## Start
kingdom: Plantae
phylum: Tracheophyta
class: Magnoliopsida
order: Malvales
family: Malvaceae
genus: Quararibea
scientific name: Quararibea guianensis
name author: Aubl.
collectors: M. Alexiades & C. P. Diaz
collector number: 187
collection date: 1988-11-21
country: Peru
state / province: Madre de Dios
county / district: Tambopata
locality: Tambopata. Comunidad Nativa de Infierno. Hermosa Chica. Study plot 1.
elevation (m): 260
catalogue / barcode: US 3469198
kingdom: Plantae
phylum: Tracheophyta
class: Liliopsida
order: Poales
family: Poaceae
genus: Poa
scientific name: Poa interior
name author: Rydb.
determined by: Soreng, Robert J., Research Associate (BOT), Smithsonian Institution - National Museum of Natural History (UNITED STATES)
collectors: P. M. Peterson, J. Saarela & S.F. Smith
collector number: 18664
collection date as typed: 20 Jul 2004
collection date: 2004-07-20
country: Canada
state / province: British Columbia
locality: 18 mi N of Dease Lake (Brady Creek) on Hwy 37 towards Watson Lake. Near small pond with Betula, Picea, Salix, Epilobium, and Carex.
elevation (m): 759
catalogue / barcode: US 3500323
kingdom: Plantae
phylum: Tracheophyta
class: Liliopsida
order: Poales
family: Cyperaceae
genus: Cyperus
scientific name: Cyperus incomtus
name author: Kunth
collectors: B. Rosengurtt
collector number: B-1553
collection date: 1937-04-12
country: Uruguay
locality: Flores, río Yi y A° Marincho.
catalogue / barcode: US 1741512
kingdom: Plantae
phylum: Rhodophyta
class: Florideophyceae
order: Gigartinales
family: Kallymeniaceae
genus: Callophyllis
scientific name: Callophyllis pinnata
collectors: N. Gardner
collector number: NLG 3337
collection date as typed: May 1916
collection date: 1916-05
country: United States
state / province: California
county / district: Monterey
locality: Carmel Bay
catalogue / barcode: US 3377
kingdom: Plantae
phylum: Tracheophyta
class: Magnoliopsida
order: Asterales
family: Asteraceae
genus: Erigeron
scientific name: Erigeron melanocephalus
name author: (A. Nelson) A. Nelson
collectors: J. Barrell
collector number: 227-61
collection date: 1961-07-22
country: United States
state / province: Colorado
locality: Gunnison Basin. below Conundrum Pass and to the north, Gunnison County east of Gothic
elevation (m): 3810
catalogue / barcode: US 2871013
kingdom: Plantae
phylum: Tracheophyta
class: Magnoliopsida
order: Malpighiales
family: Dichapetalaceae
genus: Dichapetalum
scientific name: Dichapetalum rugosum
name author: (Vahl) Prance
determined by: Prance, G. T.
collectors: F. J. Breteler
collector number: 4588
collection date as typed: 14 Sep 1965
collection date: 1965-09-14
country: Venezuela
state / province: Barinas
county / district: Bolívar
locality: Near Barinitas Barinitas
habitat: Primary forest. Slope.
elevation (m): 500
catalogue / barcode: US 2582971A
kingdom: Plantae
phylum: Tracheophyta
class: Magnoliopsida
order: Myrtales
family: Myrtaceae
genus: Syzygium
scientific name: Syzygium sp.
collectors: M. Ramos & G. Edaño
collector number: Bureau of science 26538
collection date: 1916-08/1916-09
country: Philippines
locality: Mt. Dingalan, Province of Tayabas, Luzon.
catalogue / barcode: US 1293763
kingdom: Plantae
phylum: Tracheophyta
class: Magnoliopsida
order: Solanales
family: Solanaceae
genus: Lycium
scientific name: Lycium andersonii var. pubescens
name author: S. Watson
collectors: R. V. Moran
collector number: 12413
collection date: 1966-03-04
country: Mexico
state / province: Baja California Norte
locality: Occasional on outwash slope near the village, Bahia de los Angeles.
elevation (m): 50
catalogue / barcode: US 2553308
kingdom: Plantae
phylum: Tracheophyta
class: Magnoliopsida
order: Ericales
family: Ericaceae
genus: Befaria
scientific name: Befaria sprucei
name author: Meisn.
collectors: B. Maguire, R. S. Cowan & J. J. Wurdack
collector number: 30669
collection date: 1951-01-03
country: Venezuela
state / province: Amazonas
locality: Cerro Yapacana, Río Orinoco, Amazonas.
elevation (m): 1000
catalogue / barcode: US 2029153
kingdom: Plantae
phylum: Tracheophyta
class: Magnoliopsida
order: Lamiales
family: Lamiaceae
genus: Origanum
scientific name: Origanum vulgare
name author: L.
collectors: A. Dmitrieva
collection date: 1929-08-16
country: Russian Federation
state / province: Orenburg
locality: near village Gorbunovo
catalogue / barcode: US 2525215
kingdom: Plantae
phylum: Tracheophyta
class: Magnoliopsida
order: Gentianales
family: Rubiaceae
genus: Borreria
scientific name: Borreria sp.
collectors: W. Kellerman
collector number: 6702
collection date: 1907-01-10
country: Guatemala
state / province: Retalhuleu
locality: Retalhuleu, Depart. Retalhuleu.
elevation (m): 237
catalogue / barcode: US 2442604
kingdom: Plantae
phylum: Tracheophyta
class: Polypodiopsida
## End
#### Requirement
Could you edit the listing so that every "collectors" becomes "collected by", with nothing else changed?

#### Written solution
kingdom: Plantae
phylum: Tracheophyta
class: Magnoliopsida
order: Malvales
family: Malvaceae
genus: Quararibea
scientific name: Quararibea guianensis
name author: Aubl.
collected by: M. Alexiades & C. P. Diaz
collector number: 187
collection date: 1988-11-21
country: Peru
state / province: Madre de Dios
county / district: Tambopata
locality: Tambopata. Comunidad Nativa de Infierno. Hermosa Chica. Study plot 1.
elevation (m): 260
catalogue / barcode: US 3469198
kingdom: Plantae
phylum: Tracheophyta
class: Liliopsida
order: Poales
family: Poaceae
genus: Poa
scientific name: Poa interior
name author: Rydb.
determined by: Soreng, Robert J., Research Associate (BOT), Smithsonian Institution - National Museum of Natural History (UNITED STATES)
collected by: P. M. Peterson, J. Saarela & S.F. Smith
collector number: 18664
collection date as typed: 20 Jul 2004
collection date: 2004-07-20
country: Canada
state / province: British Columbia
locality: 18 mi N of Dease Lake (Brady Creek) on Hwy 37 towards Watson Lake. Near small pond with Betula, Picea, Salix, Epilobium, and Carex.
elevation (m): 759
catalogue / barcode: US 3500323
kingdom: Plantae
phylum: Tracheophyta
class: Liliopsida
order: Poales
family: Cyperaceae
genus: Cyperus
scientific name: Cyperus incomtus
name author: Kunth
collected by: B. Rosengurtt
collector number: B-1553
collection date: 1937-04-12
country: Uruguay
locality: Flores, río Yi y A° Marincho.
catalogue / barcode: US 1741512
kingdom: Plantae
phylum: Rhodophyta
class: Florideophyceae
order: Gigartinales
family: Kallymeniaceae
genus: Callophyllis
scientific name: Callophyllis pinnata
collected by: N. Gardner
collector number: NLG 3337
collection date as typed: May 1916
collection date: 1916-05
country: United States
state / province: California
county / district: Monterey
locality: Carmel Bay
catalogue / barcode: US 3377
kingdom: Plantae
phylum: Tracheophyta
class: Magnoliopsida
order: Asterales
family: Asteraceae
genus: Erigeron
scientific name: Erigeron melanocephalus
name author: (A. Nelson) A. Nelson
collected by: J. Barrell
collector number: 227-61
collection date: 1961-07-22
country: United States
state / province: Colorado
locality: Gunnison Basin. below Conundrum Pass and to the north, Gunnison County east of Gothic
elevation (m): 3810
catalogue / barcode: US 2871013
kingdom: Plantae
phylum: Tracheophyta
class: Magnoliopsida
order: Malpighiales
family: Dichapetalaceae
genus: Dichapetalum
scientific name: Dichapetalum rugosum
name author: (Vahl) Prance
determined by: Prance, G. T.
collected by: F. J. Breteler
collector number: 4588
collection date as typed: 14 Sep 1965
collection date: 1965-09-14
country: Venezuela
state / province: Barinas
county / district: Bolívar
locality: Near Barinitas Barinitas
habitat: Primary forest. Slope.
elevation (m): 500
catalogue / barcode: US 2582971A
kingdom: Plantae
phylum: Tracheophyta
class: Magnoliopsida
order: Myrtales
family: Myrtaceae
genus: Syzygium
scientific name: Syzygium sp.
collected by: M. Ramos & G. Edaño
collector number: Bureau of science 26538
collection date: 1916-08/1916-09
country: Philippines
locality: Mt. Dingalan, Province of Tayabas, Luzon.
catalogue / barcode: US 1293763
kingdom: Plantae
phylum: Tracheophyta
class: Magnoliopsida
order: Solanales
family: Solanaceae
genus: Lycium
scientific name: Lycium andersonii var. pubescens
name author: S. Watson
collected by: R. V. Moran
collector number: 12413
collection date: 1966-03-04
country: Mexico
state / province: Baja California Norte
locality: Occasional on outwash slope near the village, Bahia de los Angeles.
elevation (m): 50
catalogue / barcode: US 2553308
kingdom: Plantae
phylum: Tracheophyta
class: Magnoliopsida
order: Ericales
family: Ericaceae
genus: Befaria
scientific name: Befaria sprucei
name author: Meisn.
collected by: B. Maguire, R. S. Cowan & J. J. Wurdack
collector number: 30669
collection date: 1951-01-03
country: Venezuela
state / province: Amazonas
locality: Cerro Yapacana, Río Orinoco, Amazonas.
elevation (m): 1000
catalogue / barcode: US 2029153
kingdom: Plantae
phylum: Tracheophyta
class: Magnoliopsida
order: Lamiales
family: Lamiaceae
genus: Origanum
scientific name: Origanum vulgare
name author: L.
collected by: A. Dmitrieva
collection date: 1929-08-16
country: Russian Federation
state / province: Orenburg
locality: near village Gorbunovo
catalogue / barcode: US 2525215
kingdom: Plantae
phylum: Tracheophyta
class: Magnoliopsida
order: Gentianales
family: Rubiaceae
genus: Borreria
scientific name: Borreria sp.
collected by: W. Kellerman
collector number: 6702
collection date: 1907-01-10
country: Guatemala
state / province: Retalhuleu
locality: Retalhuleu, Depart. Retalhuleu.
elevation (m): 237
catalogue / barcode: US 2442604
kingdom: Plantae
phylum: Tracheophyta
class: Polypodiopsida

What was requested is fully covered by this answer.